- Birth name: Takesure Ncube
- Also known as: Zamar
- Born: 25 February 1981 (age 44) Beitbridge, Zimbabwe
- Origin: Zimbabwean
- Genres: Gospel Music
- Occupation(s): Singer, songwriter
- Instrument(s): Keyboard, guitar
- Years active: 2005–present
- Labels: Bold Music
- Website: tkzamar.com

= Takesure Zamar Ncube =

Takesure ‘Zamar’ Ncube is a Zimbabwean award-winning gospel musician, producer, songwriter, instrumentalist and vocalist based in South Africa. Takesure is a recipient of the Best of Africa Award from SABC Crown Gospel Awards.

==Early life==
Zamar was born in 1981 in Beitbridge, Zimbabwe and attended school in the small border town. While still in primary school his love for music was ignited at the age of 10. As he grew older, he started refining his gift and learning to play various musical instruments.

==Career Background==
In 2005, he enrolled for a Music and Musicology Diploma at the Zimbabwe College of Music in Bulawayo. Thereafter, he taught music at a private school in Harare.

In 2011, he formed his group Worship Addicts in Harare and in that year the group released its maiden album. His ability to speak and sing in several African languages that include Zulu, Venda, Sotho, Swahili, Ndebele, Shona and Tswana has endeared him with regional of gospel music lovers.

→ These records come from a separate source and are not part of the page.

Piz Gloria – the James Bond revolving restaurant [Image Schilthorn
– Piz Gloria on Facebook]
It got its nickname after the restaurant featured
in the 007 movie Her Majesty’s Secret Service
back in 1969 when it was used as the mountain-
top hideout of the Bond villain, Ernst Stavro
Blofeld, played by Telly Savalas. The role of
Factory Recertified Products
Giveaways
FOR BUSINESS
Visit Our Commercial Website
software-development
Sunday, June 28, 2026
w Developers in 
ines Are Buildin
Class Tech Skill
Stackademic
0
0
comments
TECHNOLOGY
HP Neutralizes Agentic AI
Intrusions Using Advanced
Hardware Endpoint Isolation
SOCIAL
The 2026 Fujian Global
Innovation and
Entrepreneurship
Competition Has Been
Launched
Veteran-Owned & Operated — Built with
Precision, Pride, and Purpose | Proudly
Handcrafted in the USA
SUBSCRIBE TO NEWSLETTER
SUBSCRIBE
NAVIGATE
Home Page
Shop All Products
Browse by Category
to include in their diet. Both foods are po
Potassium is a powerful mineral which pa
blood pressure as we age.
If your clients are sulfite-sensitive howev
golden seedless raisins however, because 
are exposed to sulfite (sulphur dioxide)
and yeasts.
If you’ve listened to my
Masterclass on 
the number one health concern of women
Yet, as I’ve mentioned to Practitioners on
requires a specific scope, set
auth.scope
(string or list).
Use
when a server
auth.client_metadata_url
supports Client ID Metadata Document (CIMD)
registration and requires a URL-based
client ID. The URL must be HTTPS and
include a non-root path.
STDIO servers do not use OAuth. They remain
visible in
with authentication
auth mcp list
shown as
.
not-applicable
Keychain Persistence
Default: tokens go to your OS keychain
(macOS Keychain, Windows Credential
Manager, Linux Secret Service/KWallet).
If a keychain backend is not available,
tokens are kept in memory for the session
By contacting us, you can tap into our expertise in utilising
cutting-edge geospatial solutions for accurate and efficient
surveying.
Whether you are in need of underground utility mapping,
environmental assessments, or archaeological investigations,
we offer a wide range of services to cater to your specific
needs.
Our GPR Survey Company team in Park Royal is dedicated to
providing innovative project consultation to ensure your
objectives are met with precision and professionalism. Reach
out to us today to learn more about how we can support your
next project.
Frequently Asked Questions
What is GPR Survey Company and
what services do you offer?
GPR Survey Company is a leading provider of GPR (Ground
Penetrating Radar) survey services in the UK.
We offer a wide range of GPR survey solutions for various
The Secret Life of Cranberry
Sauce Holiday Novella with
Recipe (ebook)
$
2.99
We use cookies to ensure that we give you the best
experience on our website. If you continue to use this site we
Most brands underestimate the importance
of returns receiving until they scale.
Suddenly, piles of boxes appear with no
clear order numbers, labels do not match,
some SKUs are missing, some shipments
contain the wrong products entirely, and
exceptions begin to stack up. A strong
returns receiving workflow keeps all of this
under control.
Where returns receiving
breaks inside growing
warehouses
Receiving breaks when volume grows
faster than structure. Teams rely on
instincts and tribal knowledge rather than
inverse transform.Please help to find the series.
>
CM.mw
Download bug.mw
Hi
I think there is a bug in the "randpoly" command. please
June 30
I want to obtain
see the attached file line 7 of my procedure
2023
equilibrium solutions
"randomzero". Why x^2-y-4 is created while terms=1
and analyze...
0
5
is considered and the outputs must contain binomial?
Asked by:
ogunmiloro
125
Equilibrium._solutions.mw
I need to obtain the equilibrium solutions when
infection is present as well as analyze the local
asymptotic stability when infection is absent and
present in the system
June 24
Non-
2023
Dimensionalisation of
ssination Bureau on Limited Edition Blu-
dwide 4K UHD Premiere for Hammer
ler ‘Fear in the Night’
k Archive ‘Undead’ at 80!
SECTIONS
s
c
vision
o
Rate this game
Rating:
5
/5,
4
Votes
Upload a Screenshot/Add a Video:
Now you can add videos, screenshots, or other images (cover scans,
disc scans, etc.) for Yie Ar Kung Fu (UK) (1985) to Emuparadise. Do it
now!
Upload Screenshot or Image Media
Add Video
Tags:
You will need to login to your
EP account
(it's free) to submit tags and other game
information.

He rose to prominence in 2014 when he joined the multi-award-winning gospel ensemble Joyous Celebration as a vocalist. Two years later, Zamar moved to South Africa after joining the Bold Music stable. In a media interview, Zamar said that he has written over 500 songs so far.

In 2017, he recorded his first live DVD, which was attended by over 20 South African gospel musicians.

==Discography==
===Albums===
- Praise Addicts Vol. 1
- Praise Addicts Vol. 2
- Praise Addicts Vol 3
- Worship Addicts Vol. 1
- Worship Addicts Vol. 2
- Worship Addicts Vol. 3
- Worship Addicts Vol. 4
- Worship Devotional Vol. 5

===Singles===
- Kuregerera in Advance
- Agere Pachigaro
- Sorry
- Kuzobalungela
- Ibhaibhili Ke?
- Unotapirirwa
- Taura Neni
- Mtwene
- Ngidinga Wena
- Nhare Yangu
- Bhaibheri
- Rwizi

==Awards==
- Best International Gospel Artist – Zimbabwe Achievers Awards 2015
- Best Male Artist – Zimbabwe Music Awards (ZIMA) in 2015.
- Best of Africa Award – SABC Crown Gospel Awards 2018

==Personal life==
Zamar married Kudzai Marova Ncube in December 2015.